Records shown:
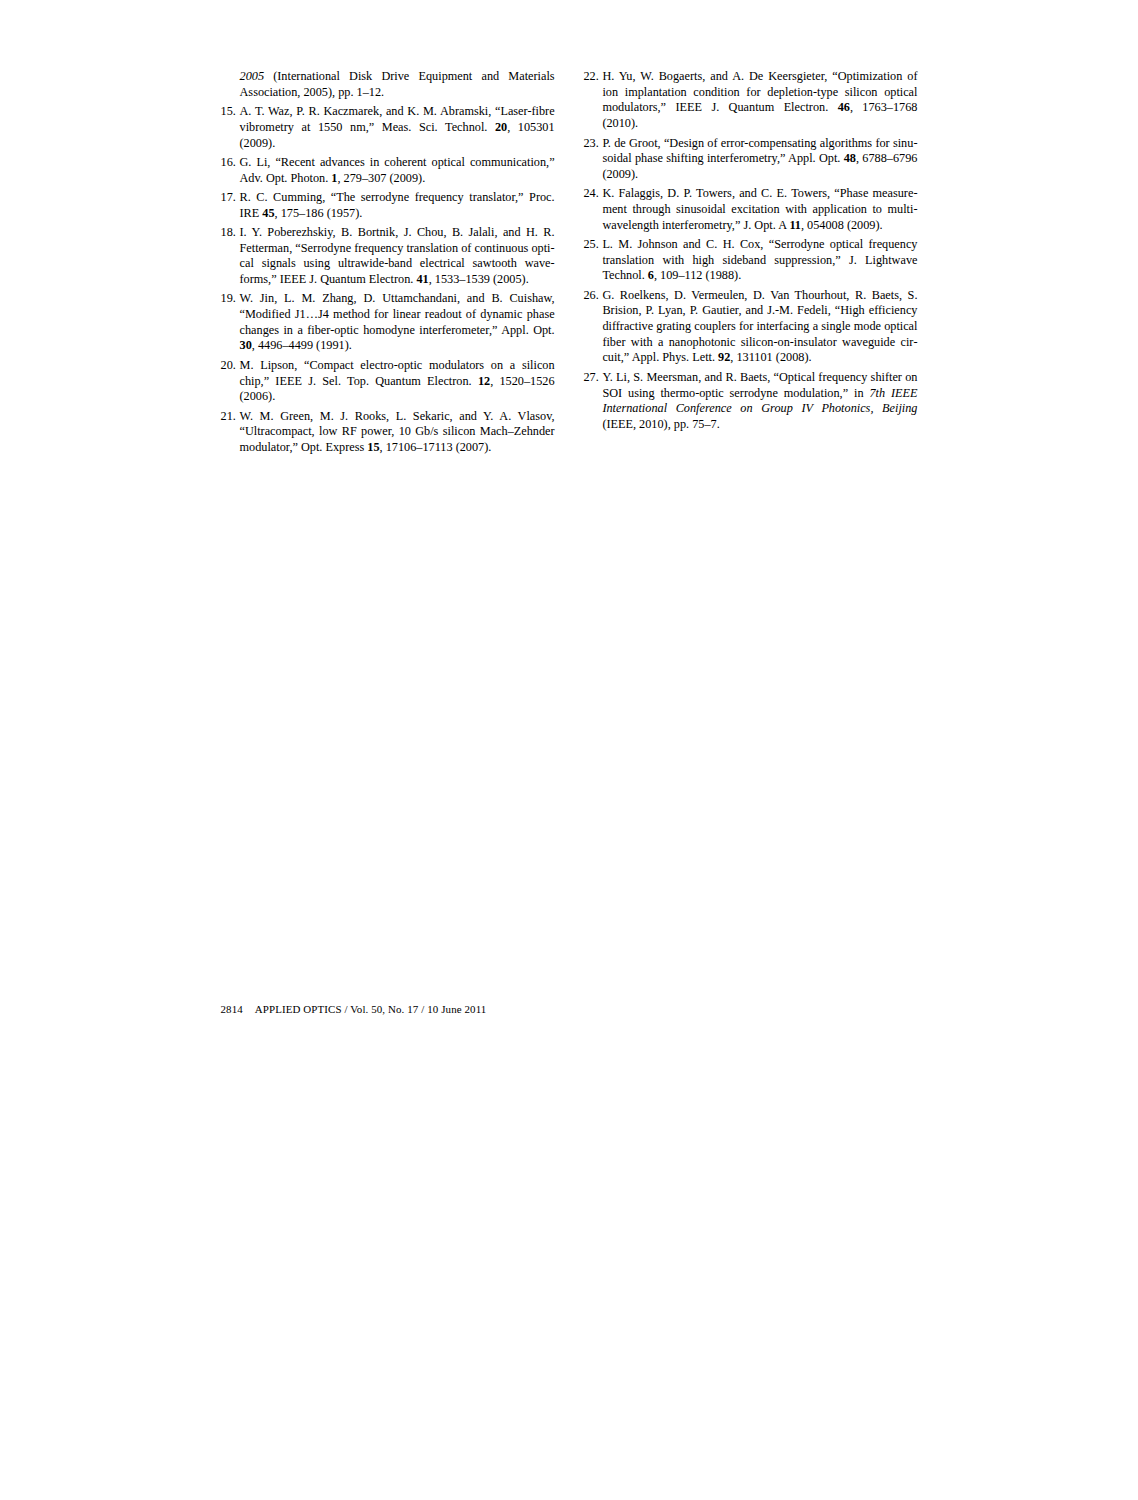2005 (International Disk Drive Equipment and Materials Association, 2005), pp. 1–12.
15. A. T. Waz, P. R. Kaczmarek, and K. M. Abramski, “Laser-fibre vibrometry at 1550 nm,” Meas. Sci. Technol. 20, 105301 (2009).
16. G. Li, “Recent advances in coherent optical communication,” Adv. Opt. Photon. 1, 279–307 (2009).
17. R. C. Cumming, “The serrodyne frequency translator,” Proc. IRE 45, 175–186 (1957).
18. I. Y. Poberezhskiy, B. Bortnik, J. Chou, B. Jalali, and H. R. Fetterman, “Serrodyne frequency translation of continuous optical signals using ultrawide-band electrical sawtooth waveforms,” IEEE J. Quantum Electron. 41, 1533–1539 (2005).
19. W. Jin, L. M. Zhang, D. Uttamchandani, and B. Cuishaw, “Modified J1…J4 method for linear readout of dynamic phase changes in a fiber-optic homodyne interferometer,” Appl. Opt. 30, 4496–4499 (1991).
20. M. Lipson, “Compact electro-optic modulators on a silicon chip,” IEEE J. Sel. Top. Quantum Electron. 12, 1520–1526 (2006).
21. W. M. Green, M. J. Rooks, L. Sekaric, and Y. A. Vlasov, “Ultracompact, low RF power, 10 Gb/s silicon Mach–Zehnder modulator,” Opt. Express 15, 17106–17113 (2007).
22. H. Yu, W. Bogaerts, and A. De Keersgieter, “Optimization of ion implantation condition for depletion-type silicon optical modulators,” IEEE J. Quantum Electron. 46, 1763–1768 (2010).
23. P. de Groot, “Design of error-compensating algorithms for sinusoidal phase shifting interferometry,” Appl. Opt. 48, 6788–6796 (2009).
24. K. Falaggis, D. P. Towers, and C. E. Towers, “Phase measurement through sinusoidal excitation with application to multi-wavelength interferometry,” J. Opt. A 11, 054008 (2009).
25. L. M. Johnson and C. H. Cox, “Serrodyne optical frequency translation with high sideband suppression,” J. Lightwave Technol. 6, 109–112 (1988).
26. G. Roelkens, D. Vermeulen, D. Van Thourhout, R. Baets, S. Brision, P. Lyan, P. Gautier, and J.-M. Fedeli, “High efficiency diffractive grating couplers for interfacing a single mode optical fiber with a nanophotonic silicon-on-insulator waveguide circuit,” Appl. Phys. Lett. 92, 131101 (2008).
27. Y. Li, S. Meersman, and R. Baets, “Optical frequency shifter on SOI using thermo-optic serrodyne modulation,” in 7th IEEE International Conference on Group IV Photonics, Beijing (IEEE, 2010), pp. 75–7.
2814 APPLIED OPTICS / Vol. 50, No. 17 / 10 June 2011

Try it: Scan the lines above for "21. W. M. Green, M." and for "22. H. Yu, W.". Repeat exactly the line holding each of them and every line in between.

The answer:
21. W. M. Green, M. J. Rooks, L. Sekaric, and Y. A. Vlasov, “Ultracompact, low RF power, 10 Gb/s silicon Mach–Zehnder modulator,” Opt. Express 15, 17106–17113 (2007).
22. H. Yu, W. Bogaerts, and A. De Keersgieter, “Optimization of ion implantation condition for depletion-type silicon optical modulators,” IEEE J. Quantum Electron. 46, 1763–1768 (2010).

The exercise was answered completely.